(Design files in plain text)
----

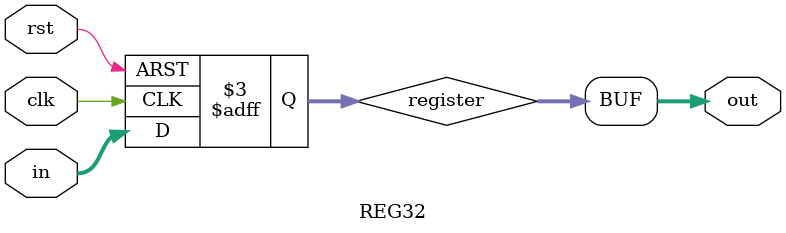
<source format=v>
`timescale 1ns / 1ps


module REG32(
    input [31:0] in,
    input clk,
    input rst,
    output [31:0] out
    );
    reg [31:0] register;
    initial register = 0;
    always @ (posedge clk or posedge rst)
    if(rst)
        register = 0;
    else
        register = in;
        
    assign out = register;
endmodule

</source>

----

* **Work request**
Please return the span of lines above that opens with the one containing "output [31:0] out" and closes with the final line, both included, exactly as written and nothing more.

* **Response**
    output [31:0] out
    );
    reg [31:0] register;
    initial register = 0;
    always @ (posedge clk or posedge rst)
    if(rst)
        register = 0;
    else
        register = in;
        
    assign out = register;
endmodule

</source>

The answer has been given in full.